Mysql – Trying to find a way fit an extremely large index in to memory

indexmemoryMySQLpartitioning

Description:

I am having trouble with the on-growing data size in my MySQL database.

I am using Ejabberd and MAM function which will make use of an archive table to store messages sent between users and the table keeps growing. It now takes over 10 seconds to query something like

SELECT COUNT(*) FROM archive
    WHERE username = '<some_id>'
      and bare_peer = '<some_string>'
      and timestamp >= '<some_timestamp_in_microseconds'

or

SELECT timestamp, XML, peer, kind, nick FROM archive
    WHERE username = '<some_id>'
      and bare_peer = '<some_string>'
      and timestamp >= '<some_timestamp_in_microseconds>'
      and timestamp <= '<some_timestamp_in_microseconds>'

These are very common SQL that would execute thousands of times each day, and since the SQL are executed from within Ejabberd, I cannot change the syntax.

Current Situation:

  • Instance Specification: 8 core CPU, 64 GB RAM
    innodb_buffer_pool_size: 49392123904 bytes (roughly around 49GB)
  • With references to this post, I got the result of 1005383M (roughly 1TB) estimated requirement of memory size.
  • The archive table size: 700GB of data, and ~200GB of index, around 0.9b of rows (yes, a lot of rows)
  • Here is the table creation SQL:
CREATE TABLE `archive` (
  `username` varchar(191) COLLATE utf8mb4_unicode_ci NOT NULL,
  `timestamp` bigint(20) unsigned NOT NULL,
  `peer` varchar(191) COLLATE utf8mb4_unicode_ci NOT NULL,
  `bare_peer` varchar(191) COLLATE utf8mb4_unicode_ci NOT NULL,
  `xml` text COLLATE utf8mb4_unicode_ci NOT NULL,
  `txt` text COLLATE utf8mb4_unicode_ci,
  `id` bigint(20) unsigned NOT NULL AUTO_INCREMENT,
  `kind` varchar(10) COLLATE utf8mb4_unicode_ci DEFAULT NULL,
  `nick` varchar(191) COLLATE utf8mb4_unicode_ci DEFAULT NULL,
  `created_at` timestamp NOT NULL DEFAULT CURRENT_TIMESTAMP,
  UNIQUE KEY `id` (`id`),
  KEY `i_username` (`username`) USING BTREE,
  KEY `i_timestamp` (`timestamp`) USING BTREE,
  KEY `i_peer` (`peer`) USING BTREE,
  KEY `i_bare_peer` (`bare_peer`) USING BTREE,
  FULLTEXT KEY `i_text` (`txt`)
) ENGINE=InnoDB DEFAULT CHARSET=utf8mb4 COLLATE=utf8mb4_unicode_ci;

Discussion:

With the below information, one thing I could think of is to:

  • Partition the archive table with Primary Key (RANGE / Per 5m of rows), but from my understanding, since MySQL doesn't support fulltext index in Partitions, I would be required to drop the fulltext index in the txt column, which I think is ok.
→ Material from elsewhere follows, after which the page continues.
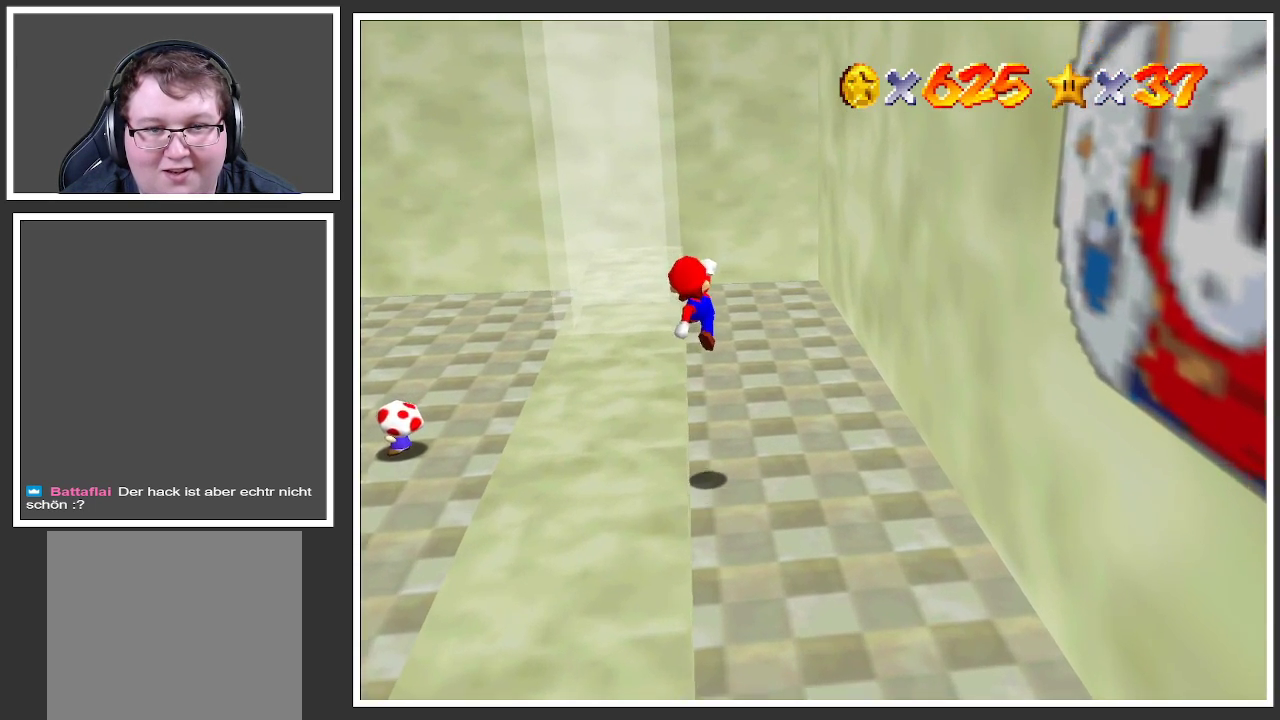
{"buttons": [], "left_stick": "up-left", "right_stick": "center", "events": []}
  • Unfortunately, since MySQL could only partition on Primary Keys, and I cannot change the SQL. I therefore cannot utilize the partition directly on the SQL. What I could do is to drop the entire partition regularly and keep the remaining index size to fit into memory as much as possible.

I am posting to seek for a second opinion on whether:

  1. Is this the best way I could do with the above limitations?
  2. If so, How can I partition such a big table without downtime, by using possibility pt-online-schema-change ?

Thank you all for your time.

Best Answer

Fitting the index into RAM is not a useful goal. Decreasing the number of blocks of the index to use is a useful goal.

"Using intersection" is not as fast as the following composite index. Both of your queries would benefit from

INDEX(username, bare_peer, timestamp)

When adding it, you can drop i_username since it is a prefix of this.

PARTITIONing, even if possible, is unlikely to improve performance.

Also, normalizing out the 4 names (in the same table?) would shrink this table significantly, thereby helping performance a little.

What version of MySQL? If it a new one, adding the above index should be relatively non-invasive.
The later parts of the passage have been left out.